The Last Mixed Tape reviews Quiet Giant, the debut studio album from songwriter Emma Langford.
Much like its title would suggest Quiet Giant is a rustic, soft-spoken album with a hint of size and weight to it. A debut offering from Emma Langford, the album twinkles with just enough style and sense of self to separate it from the pack.
Quiet Giant eases itself in with the warm production of its title-track, washes of cymbals chime while scratches of strings weave in turn creating a world for Langford’s conversational vocal to exist in. Setting the scene and style of the record from the get-go, songs like ‘Sandman’ and ‘Bear This Child’ fall nicely into place within the inviting overall sound.
And while Quiet Giant can feel static at times, the inclusion of trad elements and more up-tempo moments such as ‘Closed Book’ and ‘6 Foot 4’ keep the album from falling too far down the soft and gentle route, whilst adding another dimension to the over-arching sonic structure of the record.
The album’s centre-piece is ‘The Belle and the Ruin’, clocking in at four minutes the track showcases Emma Langford as a storyteller.
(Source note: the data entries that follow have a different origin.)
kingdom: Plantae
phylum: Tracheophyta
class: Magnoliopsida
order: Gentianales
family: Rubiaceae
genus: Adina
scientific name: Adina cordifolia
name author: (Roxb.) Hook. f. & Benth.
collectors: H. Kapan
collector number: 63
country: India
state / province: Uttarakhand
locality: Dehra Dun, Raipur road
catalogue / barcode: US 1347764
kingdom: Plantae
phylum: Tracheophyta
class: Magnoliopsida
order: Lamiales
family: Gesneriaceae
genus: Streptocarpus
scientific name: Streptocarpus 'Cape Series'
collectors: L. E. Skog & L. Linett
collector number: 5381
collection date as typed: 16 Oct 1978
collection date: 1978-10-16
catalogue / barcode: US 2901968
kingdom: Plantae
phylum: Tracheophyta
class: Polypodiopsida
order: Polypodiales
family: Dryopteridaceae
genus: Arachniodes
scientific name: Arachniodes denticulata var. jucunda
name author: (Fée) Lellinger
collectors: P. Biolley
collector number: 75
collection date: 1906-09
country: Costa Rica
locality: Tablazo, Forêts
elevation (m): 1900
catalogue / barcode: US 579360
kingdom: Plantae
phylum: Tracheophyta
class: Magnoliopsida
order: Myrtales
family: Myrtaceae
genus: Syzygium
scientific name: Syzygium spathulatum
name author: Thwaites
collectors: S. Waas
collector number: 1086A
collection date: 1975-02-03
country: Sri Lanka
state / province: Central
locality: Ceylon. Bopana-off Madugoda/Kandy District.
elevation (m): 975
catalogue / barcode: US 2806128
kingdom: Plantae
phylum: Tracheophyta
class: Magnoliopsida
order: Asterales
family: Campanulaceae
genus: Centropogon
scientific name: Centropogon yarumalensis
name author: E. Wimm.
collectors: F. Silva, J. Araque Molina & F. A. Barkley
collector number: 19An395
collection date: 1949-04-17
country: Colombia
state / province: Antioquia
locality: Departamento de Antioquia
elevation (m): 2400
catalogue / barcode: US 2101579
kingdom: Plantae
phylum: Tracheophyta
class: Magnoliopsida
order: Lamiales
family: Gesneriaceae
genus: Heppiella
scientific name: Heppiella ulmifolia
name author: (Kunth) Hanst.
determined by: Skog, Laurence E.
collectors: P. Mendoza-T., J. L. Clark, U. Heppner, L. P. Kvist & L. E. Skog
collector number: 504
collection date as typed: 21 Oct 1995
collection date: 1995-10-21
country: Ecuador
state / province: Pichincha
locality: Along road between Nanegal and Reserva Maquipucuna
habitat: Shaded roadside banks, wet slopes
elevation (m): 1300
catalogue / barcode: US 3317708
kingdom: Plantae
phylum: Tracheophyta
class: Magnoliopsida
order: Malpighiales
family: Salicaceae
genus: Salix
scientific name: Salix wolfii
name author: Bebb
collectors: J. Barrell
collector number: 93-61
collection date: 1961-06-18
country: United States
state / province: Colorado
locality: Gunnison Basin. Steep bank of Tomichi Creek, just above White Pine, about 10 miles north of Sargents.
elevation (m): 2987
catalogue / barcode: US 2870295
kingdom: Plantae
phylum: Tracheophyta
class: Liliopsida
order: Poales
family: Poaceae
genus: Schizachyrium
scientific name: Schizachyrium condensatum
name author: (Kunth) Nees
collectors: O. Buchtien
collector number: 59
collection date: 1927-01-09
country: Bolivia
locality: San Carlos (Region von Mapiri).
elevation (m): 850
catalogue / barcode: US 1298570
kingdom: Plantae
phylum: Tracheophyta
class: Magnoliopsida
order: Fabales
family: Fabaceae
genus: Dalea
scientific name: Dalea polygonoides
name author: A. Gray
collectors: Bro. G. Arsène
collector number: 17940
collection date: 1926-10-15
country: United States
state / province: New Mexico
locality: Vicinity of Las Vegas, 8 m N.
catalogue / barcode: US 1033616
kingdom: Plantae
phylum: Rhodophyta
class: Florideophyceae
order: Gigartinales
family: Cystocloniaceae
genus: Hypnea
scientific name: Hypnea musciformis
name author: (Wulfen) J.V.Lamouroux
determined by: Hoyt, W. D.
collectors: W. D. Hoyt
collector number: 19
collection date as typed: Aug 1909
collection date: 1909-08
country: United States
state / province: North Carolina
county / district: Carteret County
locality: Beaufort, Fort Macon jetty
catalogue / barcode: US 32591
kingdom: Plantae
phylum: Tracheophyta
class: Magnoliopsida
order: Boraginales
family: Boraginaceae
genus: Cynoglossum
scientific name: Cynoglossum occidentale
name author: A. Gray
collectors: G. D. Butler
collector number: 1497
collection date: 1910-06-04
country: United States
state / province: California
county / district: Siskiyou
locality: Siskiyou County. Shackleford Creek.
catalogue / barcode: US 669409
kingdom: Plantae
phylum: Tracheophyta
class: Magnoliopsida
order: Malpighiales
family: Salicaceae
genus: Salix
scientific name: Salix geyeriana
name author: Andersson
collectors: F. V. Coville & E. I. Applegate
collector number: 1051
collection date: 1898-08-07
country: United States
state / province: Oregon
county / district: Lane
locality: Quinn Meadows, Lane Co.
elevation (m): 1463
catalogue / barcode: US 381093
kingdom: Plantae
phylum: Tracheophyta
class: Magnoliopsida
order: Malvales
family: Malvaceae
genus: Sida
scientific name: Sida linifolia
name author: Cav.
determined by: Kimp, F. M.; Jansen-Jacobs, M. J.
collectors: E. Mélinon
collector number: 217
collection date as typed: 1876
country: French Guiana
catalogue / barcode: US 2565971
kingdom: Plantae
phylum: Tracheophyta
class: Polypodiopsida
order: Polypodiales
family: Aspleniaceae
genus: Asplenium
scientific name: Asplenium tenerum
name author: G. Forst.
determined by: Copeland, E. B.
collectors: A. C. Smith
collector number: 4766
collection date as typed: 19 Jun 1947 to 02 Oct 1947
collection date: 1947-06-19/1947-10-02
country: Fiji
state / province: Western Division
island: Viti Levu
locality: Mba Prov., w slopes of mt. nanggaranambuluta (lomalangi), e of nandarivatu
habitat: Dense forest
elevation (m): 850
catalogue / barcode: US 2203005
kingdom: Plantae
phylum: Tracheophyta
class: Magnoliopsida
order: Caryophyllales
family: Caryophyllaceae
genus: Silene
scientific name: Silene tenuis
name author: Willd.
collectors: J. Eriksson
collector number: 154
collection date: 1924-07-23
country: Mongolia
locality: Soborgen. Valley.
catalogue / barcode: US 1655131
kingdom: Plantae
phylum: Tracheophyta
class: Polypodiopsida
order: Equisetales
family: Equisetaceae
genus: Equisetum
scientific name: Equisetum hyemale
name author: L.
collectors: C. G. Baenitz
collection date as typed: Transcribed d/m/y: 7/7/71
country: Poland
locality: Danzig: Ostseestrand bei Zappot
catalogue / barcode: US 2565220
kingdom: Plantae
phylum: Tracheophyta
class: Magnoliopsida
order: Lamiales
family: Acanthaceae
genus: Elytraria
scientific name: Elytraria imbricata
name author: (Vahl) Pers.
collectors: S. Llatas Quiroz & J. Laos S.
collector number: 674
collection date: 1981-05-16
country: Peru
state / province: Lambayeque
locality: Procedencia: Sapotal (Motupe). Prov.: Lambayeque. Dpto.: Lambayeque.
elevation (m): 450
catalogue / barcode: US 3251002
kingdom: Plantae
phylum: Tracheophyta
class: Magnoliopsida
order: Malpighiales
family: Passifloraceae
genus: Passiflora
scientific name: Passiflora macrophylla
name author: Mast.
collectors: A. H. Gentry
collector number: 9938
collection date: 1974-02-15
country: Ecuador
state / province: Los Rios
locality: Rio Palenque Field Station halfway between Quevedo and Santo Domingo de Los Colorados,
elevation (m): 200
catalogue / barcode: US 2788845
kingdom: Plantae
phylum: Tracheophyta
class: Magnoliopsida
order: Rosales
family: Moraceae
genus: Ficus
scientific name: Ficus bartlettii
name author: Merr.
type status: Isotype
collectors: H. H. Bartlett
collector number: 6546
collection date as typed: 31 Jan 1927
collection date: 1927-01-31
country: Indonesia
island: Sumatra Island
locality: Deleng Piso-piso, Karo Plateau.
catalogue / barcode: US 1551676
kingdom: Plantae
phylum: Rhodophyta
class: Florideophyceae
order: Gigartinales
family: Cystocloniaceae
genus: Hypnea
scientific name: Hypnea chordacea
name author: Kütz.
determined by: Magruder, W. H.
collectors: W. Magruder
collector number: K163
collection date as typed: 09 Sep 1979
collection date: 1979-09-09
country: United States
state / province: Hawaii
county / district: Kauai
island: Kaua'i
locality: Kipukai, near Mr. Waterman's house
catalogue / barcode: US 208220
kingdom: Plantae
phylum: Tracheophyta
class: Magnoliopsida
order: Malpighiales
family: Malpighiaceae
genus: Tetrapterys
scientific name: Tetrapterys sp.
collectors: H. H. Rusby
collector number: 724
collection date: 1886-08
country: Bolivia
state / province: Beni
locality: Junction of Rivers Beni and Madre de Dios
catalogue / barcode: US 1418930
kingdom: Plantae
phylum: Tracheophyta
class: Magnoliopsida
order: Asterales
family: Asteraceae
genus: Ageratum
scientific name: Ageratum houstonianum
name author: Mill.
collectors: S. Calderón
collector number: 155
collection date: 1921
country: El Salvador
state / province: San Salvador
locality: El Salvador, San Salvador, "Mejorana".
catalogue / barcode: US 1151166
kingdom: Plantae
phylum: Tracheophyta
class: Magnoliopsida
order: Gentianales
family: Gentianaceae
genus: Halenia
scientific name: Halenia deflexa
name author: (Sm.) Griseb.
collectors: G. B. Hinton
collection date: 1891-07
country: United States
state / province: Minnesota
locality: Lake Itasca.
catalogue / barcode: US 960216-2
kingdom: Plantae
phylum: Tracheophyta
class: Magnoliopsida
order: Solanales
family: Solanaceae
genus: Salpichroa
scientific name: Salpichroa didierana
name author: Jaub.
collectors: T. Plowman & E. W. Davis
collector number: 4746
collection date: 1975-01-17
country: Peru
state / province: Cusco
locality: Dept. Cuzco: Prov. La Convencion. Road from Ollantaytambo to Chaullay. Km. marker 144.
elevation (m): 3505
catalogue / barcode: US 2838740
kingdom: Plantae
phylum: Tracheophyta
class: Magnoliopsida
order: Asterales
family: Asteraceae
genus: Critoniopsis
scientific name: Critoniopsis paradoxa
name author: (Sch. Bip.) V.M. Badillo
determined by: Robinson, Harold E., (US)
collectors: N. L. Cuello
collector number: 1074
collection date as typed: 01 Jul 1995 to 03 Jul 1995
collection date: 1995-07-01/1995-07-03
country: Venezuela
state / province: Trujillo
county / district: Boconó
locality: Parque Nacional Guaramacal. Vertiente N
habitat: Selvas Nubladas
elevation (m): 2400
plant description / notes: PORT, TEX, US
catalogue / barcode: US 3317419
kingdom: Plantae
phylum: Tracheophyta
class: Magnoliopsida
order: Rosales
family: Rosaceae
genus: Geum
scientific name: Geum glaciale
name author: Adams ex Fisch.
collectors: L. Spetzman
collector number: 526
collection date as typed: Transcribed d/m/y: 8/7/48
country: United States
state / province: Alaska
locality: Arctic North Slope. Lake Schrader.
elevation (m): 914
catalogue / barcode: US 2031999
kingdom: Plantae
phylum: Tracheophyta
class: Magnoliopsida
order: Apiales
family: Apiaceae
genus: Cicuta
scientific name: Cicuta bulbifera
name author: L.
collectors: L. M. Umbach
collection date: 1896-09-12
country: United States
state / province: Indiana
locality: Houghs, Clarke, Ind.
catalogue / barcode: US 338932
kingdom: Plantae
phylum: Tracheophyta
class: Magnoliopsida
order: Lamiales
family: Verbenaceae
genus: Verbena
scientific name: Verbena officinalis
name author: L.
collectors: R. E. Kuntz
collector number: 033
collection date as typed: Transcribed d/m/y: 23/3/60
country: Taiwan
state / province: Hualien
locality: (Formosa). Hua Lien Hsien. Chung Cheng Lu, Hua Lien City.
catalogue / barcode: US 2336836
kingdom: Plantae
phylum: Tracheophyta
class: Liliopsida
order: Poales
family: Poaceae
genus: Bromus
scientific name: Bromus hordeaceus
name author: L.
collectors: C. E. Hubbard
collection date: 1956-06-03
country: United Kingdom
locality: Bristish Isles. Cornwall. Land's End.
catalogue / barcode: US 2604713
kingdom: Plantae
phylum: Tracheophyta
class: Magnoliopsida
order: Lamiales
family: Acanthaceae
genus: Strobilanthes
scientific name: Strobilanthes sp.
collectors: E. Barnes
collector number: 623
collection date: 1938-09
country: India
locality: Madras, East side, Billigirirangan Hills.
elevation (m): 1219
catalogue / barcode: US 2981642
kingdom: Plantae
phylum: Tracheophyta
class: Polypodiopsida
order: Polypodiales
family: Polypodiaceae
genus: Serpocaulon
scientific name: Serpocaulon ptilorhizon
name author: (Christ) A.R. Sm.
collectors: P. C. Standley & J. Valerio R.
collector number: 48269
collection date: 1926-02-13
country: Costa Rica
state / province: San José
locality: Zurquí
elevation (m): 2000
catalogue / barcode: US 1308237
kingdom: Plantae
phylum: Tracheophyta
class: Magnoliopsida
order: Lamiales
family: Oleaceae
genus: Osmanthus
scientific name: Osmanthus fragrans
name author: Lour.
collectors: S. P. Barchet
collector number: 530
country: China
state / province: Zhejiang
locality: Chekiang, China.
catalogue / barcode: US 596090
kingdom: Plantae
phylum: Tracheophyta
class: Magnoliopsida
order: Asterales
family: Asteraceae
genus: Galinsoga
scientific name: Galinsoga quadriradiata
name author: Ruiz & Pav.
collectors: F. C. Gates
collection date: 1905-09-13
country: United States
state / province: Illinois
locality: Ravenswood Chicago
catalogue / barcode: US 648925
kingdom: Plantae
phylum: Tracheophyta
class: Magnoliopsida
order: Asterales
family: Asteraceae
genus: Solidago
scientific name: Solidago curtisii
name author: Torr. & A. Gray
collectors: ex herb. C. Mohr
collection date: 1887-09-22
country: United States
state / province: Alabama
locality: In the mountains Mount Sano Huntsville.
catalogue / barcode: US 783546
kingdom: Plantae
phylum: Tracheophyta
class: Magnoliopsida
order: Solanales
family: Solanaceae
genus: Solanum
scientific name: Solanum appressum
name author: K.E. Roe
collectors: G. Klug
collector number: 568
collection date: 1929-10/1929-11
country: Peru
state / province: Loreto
With the music taking its cues from the lyrics and central vocal performance, the dynamics of the song are led fully by Langford with each word pushing and pulling the band, all of which makes for Quiet Giant’s high-water mark.
Quiet Giant is by no means a drastic re-imagining of the trad/folk genre and certainly plays things a little too safe in terms of its production, however, there is enough charm in Langford’s vocals and songwriting to pull it all together in the end. A solid first outing from Emma Langford Quiet Giant establishes her as a new storyteller on the scene.
Quiet Giant by Emma Langford is out now.